● Tugas: Menurut kutipan tentang dzikir di bawah, sebutkan kelalaian terhadap Allah yang dinyatakan lebih berbahaya.

● Teks Bacaan:
↓
لاَتتـْرُكِ الذِكْرَ لِعَدَمِ حُضوُرِكَ مَعَ اللهِ فيهِ لاَنَّ غفلَتَكَ عن وُجُودِ ذِكرِهِ أَشَدُّ من غَفلَتِكَ فى وُجوُدِ ذِكرِهِ فعَساَهُ أَنْ يَرْفَعَكَ من ذِكرٍ مع وجودِغَفلَةٍ إلى ذِكرٍ معَ وُجودِ يَقظةٍ ، ومن ذكرٍ معَ وُجودِ يَقظةٍ إلى ذِكرٍ معَ وُجودِ حُضوُرٍ، ومن ذكرٍ معَ وُجودِ حُضوُرٍ إلى ذِكرٍ معَ وُجودِ غـَيْبَةٍ عمَّا سِوىَ المَذكـُورِ وَماَ ذٰلكَ على اللهِ بِعَزِيزِ
“Jangan meninggalkan dzikir, karena engkau belum bisa selalu ingat kepada Allah di waktu berdzikir, sebab kelalaianmu terhadap Allah ketika tidak berdzikir itu lebih berbahaya dari pada kelalaianmu terhadap Allah ketika kamu berdzikir. Semoga Allah menaikkan derajatmu dari dzikir dengan kelalaian, kepada dzikir yang disertai ingat terhadap Allah, kemudian naik pula dari dzikir dengan kesadaran ingat, kepada dzikir yang disertai rasa hadir, dan dari dzikir yang disertai rasa hadir kepada dzikir hingga lupa terhadap segala sesuatu selain Allah. Dan yang demikian itu bagi Allah tidak berat [tidak sulit].”
↑
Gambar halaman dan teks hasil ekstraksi
↓
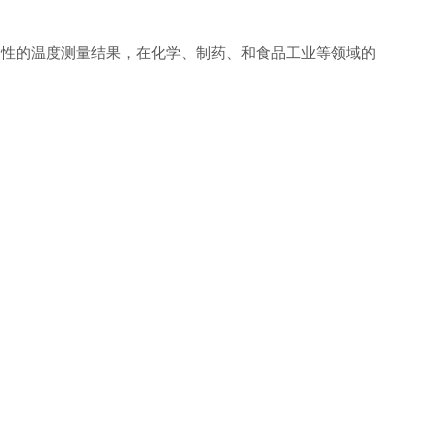
复性的温度测量结果，在化学、制药、和食品工业等领域的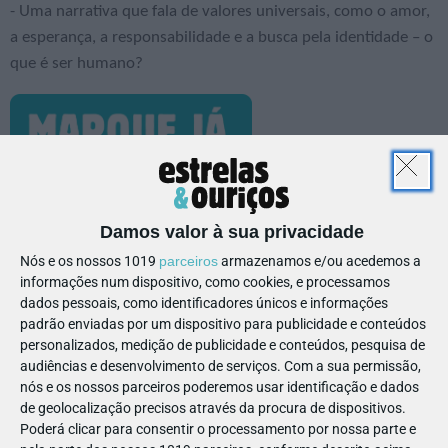
- Uma narrativa que fala de valores universais, como o amor,
a esperança, a responsabilidade e a busca pela identidade – o
que é ser humano?
Damos valor à sua privacidade
Nós e os nossos 1019
parceiros
armazenamos e/ou acedemos a
informações num dispositivo, como cookies, e processamos
dados pessoais, como identificadores únicos e informações
Email
padrão enviadas por um dispositivo para publicidade e conteúdos
Reservas e mais informações:
932 490 509 |
personalizados, medição de publicidade e conteúdos, pesquisa de
audiências e desenvolvimento de serviços.
Com a sua permissão,
nós e os nossos parceiros poderemos usar identificação e dados
Obs.:
Grátis até aos 2 anos. Também disponível para
de geolocalização precisos através da procura de dispositivos.
famílias
Poderá clicar para consentir o processamento por nossa parte e
.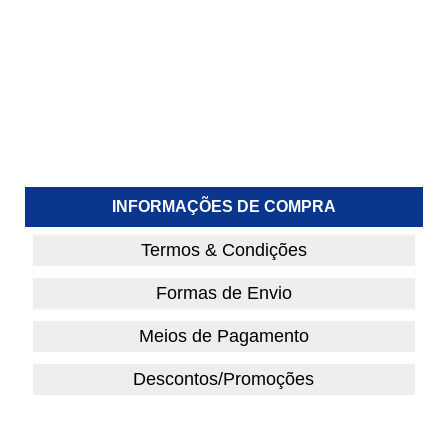
INFORMAÇÕES DE COMPRA
Termos & Condições
Formas de Envio
Meios de Pagamento
Descontos/Promoções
↑
● Jawaban: Kelalaian terhadap Allah ketika tidak berdzikir lebih berbahaya daripada kelalaian terhadap Allah ketika berdzikir.